How Standard Linear Attention Works¶
SANA uses ReLU kernel linear attention:
O_i = phi(Q_i) * S / (phi(Q_i) * Z)
where:
S = sum_j phi(K_j)^T * V_j # running sum, shape [D x D]
Z = sum_j phi(K_j)^T # normalizer, shape [D x 1]
phi(x) = ReLU(x)
Key insight: S and Z are cumulative sums shared across all queries. Computed once = O(ND^2) instead of O(N^2D).

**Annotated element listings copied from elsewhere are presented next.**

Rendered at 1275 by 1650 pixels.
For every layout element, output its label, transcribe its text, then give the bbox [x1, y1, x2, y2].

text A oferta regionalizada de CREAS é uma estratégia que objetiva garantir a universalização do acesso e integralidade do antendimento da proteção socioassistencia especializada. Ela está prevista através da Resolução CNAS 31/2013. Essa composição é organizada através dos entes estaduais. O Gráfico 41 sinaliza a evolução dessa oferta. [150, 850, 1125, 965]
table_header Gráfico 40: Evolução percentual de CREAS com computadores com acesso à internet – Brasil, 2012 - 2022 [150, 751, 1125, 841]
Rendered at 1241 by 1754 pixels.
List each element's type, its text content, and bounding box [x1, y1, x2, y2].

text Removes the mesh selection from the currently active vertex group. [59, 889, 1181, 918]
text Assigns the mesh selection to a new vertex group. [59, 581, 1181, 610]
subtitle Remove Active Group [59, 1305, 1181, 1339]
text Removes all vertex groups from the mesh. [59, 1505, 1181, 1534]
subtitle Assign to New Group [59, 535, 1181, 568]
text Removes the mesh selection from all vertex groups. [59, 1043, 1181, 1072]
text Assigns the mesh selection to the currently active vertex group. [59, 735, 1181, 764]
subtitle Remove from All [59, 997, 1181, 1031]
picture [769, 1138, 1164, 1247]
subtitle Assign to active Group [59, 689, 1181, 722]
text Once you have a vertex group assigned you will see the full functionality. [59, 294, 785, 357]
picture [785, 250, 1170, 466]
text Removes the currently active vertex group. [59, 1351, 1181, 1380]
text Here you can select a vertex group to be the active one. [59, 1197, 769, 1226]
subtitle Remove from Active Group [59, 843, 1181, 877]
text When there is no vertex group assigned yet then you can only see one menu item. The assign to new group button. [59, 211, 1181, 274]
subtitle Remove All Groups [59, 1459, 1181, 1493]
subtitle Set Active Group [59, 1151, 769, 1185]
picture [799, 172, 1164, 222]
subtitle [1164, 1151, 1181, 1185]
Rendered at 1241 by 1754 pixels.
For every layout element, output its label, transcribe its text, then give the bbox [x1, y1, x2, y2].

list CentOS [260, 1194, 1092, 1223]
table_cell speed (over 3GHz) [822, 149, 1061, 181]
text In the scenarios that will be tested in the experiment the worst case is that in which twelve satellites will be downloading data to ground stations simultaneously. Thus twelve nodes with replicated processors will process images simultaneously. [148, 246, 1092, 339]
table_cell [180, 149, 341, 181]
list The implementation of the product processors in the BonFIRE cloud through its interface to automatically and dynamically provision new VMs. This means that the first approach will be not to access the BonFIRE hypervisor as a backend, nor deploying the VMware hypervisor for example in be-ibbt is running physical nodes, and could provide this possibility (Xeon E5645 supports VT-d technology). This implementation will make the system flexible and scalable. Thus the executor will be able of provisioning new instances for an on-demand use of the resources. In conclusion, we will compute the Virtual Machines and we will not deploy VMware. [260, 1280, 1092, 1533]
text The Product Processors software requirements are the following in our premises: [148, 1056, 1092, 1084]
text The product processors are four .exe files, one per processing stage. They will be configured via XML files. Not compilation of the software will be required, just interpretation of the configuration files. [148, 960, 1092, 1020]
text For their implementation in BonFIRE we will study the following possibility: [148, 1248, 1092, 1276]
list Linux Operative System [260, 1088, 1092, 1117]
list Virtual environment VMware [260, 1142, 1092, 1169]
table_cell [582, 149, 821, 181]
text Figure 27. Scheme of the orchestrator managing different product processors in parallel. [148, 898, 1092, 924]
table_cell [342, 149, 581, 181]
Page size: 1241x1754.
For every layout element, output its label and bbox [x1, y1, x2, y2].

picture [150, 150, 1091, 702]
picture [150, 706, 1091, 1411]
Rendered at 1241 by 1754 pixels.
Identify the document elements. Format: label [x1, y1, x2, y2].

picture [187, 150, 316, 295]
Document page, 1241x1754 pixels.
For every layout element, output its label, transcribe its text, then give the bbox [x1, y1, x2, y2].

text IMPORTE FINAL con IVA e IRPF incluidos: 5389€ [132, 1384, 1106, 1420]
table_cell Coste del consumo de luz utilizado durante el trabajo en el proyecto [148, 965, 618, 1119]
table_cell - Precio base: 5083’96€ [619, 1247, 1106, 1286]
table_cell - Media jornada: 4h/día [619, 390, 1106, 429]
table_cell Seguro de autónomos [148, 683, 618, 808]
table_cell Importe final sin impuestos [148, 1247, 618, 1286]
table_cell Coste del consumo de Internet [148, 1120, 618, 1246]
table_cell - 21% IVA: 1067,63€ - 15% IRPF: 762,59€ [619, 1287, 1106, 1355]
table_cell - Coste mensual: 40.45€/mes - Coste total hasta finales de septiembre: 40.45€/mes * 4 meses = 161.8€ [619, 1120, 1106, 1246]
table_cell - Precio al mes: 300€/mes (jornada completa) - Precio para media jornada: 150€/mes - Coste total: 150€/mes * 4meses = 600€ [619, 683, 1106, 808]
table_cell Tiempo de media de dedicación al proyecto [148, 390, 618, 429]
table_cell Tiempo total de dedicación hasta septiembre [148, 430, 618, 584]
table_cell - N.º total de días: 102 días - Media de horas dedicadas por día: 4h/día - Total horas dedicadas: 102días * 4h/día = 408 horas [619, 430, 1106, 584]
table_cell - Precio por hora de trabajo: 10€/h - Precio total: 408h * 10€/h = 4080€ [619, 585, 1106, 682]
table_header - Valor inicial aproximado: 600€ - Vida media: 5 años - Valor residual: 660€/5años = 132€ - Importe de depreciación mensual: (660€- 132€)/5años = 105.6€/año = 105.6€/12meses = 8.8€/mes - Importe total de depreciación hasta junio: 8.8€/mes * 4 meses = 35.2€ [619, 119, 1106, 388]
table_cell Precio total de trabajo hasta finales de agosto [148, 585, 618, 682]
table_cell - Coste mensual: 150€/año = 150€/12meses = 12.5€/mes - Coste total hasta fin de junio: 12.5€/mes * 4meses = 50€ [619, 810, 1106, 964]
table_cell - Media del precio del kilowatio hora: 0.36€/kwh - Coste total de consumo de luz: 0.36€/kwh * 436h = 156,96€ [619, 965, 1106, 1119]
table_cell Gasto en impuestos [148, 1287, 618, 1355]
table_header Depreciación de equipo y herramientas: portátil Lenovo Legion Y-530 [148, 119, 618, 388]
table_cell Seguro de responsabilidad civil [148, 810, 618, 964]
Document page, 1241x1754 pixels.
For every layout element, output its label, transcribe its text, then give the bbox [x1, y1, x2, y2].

Extension to Causal (Temporal) Processing¶
For video or tile-sequence, enforce causality - frame/tile N can only attend to frames/tiles 0..N:
For tile t:
S_t = S_{t-1} + sum_{j in tile_t} phi(K_j)^T * V_j
Z_t = Z_{t-1} + sum_{j in tile_t} phi(K_j)^T
O_i = phi(Q_i) * S_t / (phi(Q_i) * Z_t) # for queries in tile t
Memory: O(D^2) Constant¶
- S is a D x D matrix (~2240 x 2240 = 5M params for SANA 1.6B)
- Z is a D x 1 vector
- Does NOT grow with number of tiles/frames
- Compare: standard KV cache is O(N * D) and grows linearly
Application to [[Temporal Tiling]]¶
Instead of video frames, treat image tiles as the temporal sequence:
- Raster-scan order - top-left to bottom-right
- Each tile: encode via [[DC-AE]] → 32x32x32 latent (for 1024px tile)
- Process tile through SANA DiT with causal linear attention
- Update running sums S and Z
- Next tile inherits global context from all previous tiles
Overlap Handling¶
For overlapping tiles: - Tokens from overlap zone appear in both tile latents - Use position encoding to distinguish: RoPE with (tile_row, tile_col, local_h, local_w) - Blend overlap latents with linear weights before VAE decode
From SANA-Video Implementation¶
SANA-Video specs: - 2B params, 720p, up to 1 minute, 16 FPS - 36s latency for 5s 720p (vs 1897s for Wan-2.1-14B = 52x faster) - Causal Mix-FFN: caches last frame for temporal convolution causality - LTX-VAE for video encoding
The same mechanism applied to tiles enables: - Process 4K image (4096x4096) as ~16 tiles of 1024x1024 - Each tile sees context from all previous tiles - No seam artifacts on smooth gradients (metal, skin) - Memory: same as single tile + small S, Z cache
Comparison with Other Temporal Approaches¶
| Approach | Memory | Quality | Speed |
|---|---|---|---|
| Independent tiles + overlap avg | O(1) | Poor (seams) | Fast (parallel) |
| Full self-attention across tiles | O(N^2) | Best | Very slow |
| AnimateDiff temporal modules | O(N) KV cache | Good | Medium |
| Block Causal Linear Attention | O(D^2) constant | Good | Fast (linear) |
| SyncDiffusion (gradient sync) | O(1) + grad cost | Good | Slow |
Implementation Notes¶
# Pseudocode for causal tile processing
S = torch.zeros(D, D) # running KV sum
Z = torch.zeros(D, 1) # running K sum
for tile in raster_scan(image):
tile_latent = dc_ae.encode(tile) # [1, 32, 32, 32]
noise = torch.randn_like(tile_latent)
# Denoise with causal context
for step in scheduler.timesteps:
x_t = scheduler.add_noise(tile_latent, noise, step)
# Linear attention uses S, Z as accumulated context
pred = model(x_t, step, text, causal_state=(S, Z))
# Update running sums with this tile's K, V
S += phi(K_tile).T @ V_tile
Z += phi(K_tile).T.sum(dim=-1, keepdim=True)
denoised_tiles.append(pred)
# Stitch and decode
full_latent = stitch_with_blending(denoised_tiles)
output = dc_ae.decode(full_latent)